Voltage- and use-dependent modulation of calcium channel current in guinea pig ventricular cells by amiodarone and des-oxo-amiodarone.

Amiodarone is an effective antiarrhythmic drug handicapped by serious side effects. The mechanism of its antiarrhythmic activity is not known but is presumed to involve inhibition of current flowing through ion channels. Des-oxo-amiodarone, a close structural analogue of amiodarone, was synthesized based on the hypothesis that the toxic and therapeutic properties reside in different parts of the molecule and that chemical modification could result in a less toxic agent that yet preserved amiodarone's antiarrhythmic efficacy.

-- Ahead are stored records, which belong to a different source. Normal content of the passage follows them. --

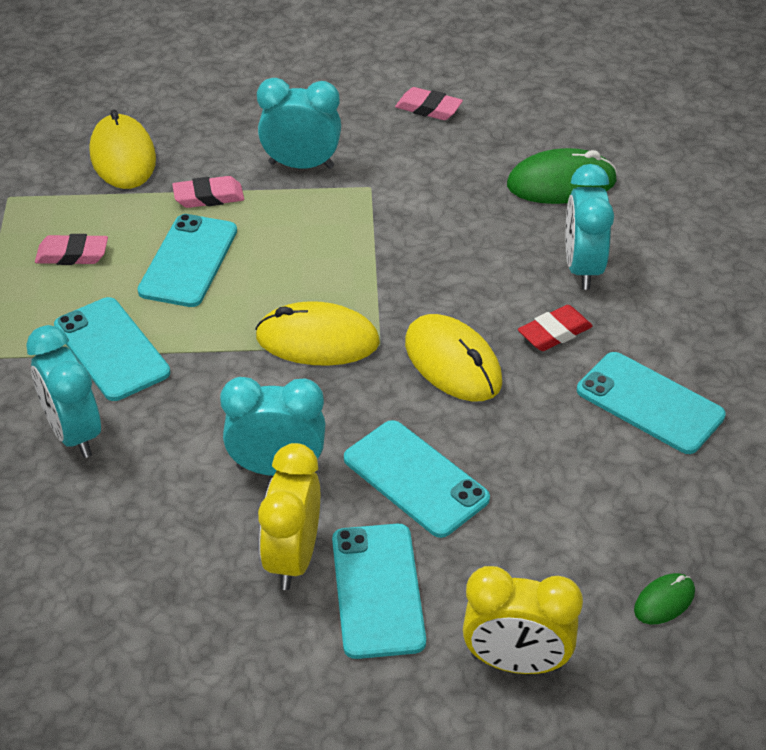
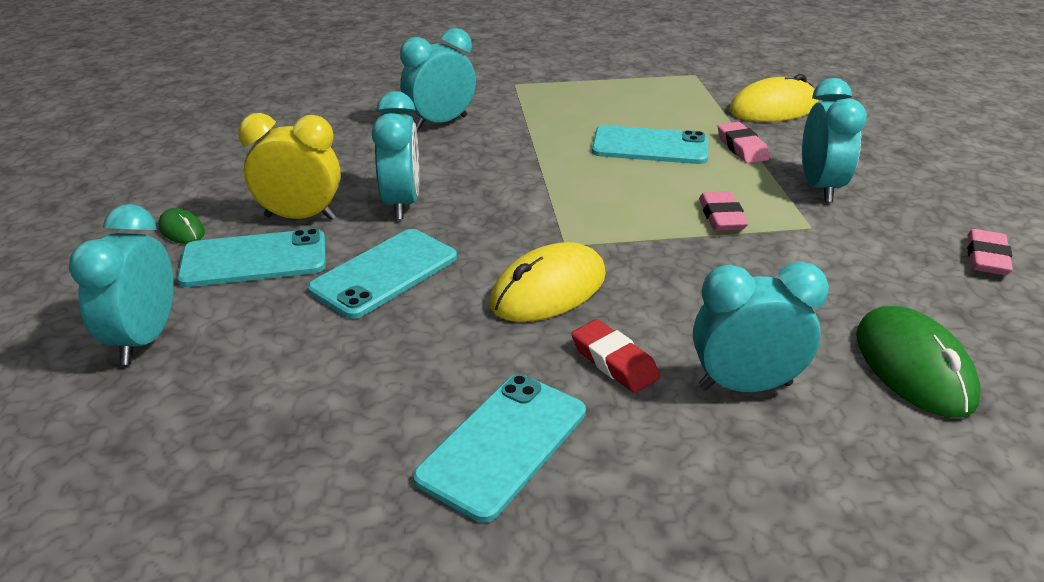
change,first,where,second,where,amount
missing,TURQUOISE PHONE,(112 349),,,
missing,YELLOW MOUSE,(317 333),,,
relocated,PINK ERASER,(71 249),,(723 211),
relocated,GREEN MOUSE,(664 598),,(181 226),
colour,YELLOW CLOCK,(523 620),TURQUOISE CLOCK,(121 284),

We compared the effects of amiodarone and des-oxo-amiodarone on Ca current in enzymatically dispersed guinea pig ventricular myocytes using the whole-cell patch-clamp method. Amiodarone caused both a tonic and a phasic (use-dependent) reduction of the Ca current. The relationship between membrane potential and the availability for channel opening upon depolarization (inactivation curve) was shifted toward more negative membrane potentials by amiodarone (delta - 10.6 +/- 2.2 mV, n = 7). The use-dependent reduction of the Ca current was also dependent on the frequency of the voltage clamp steps (0.5 Hz, 40.2 +/- 7.9%; 1.0 Hz, 50.0 +/- 6.7%). Dex-oxo-amiodarone had a dual effect on the Ca current: After maintaining the membrane potential for several seconds at negative membrane potentials (less than -45 mV), the Ca current was increased by des-oxo-amiodarone. Des-oxo-amiodarone also shifted the Ca channel inactivation curve to more negative membrane potentials up to 16 mV. Consequently, Ca current could be increased or decreased depending on the experimental conditions. Enhancement of Ca current by des-oxo-amiodarone was transient and was supplanted entirely by the antagonistic effects of the drug after approximately 5 min. The antagonistic effects of des-oxo-amiodarone on Ca current were also use- and frequency-dependent.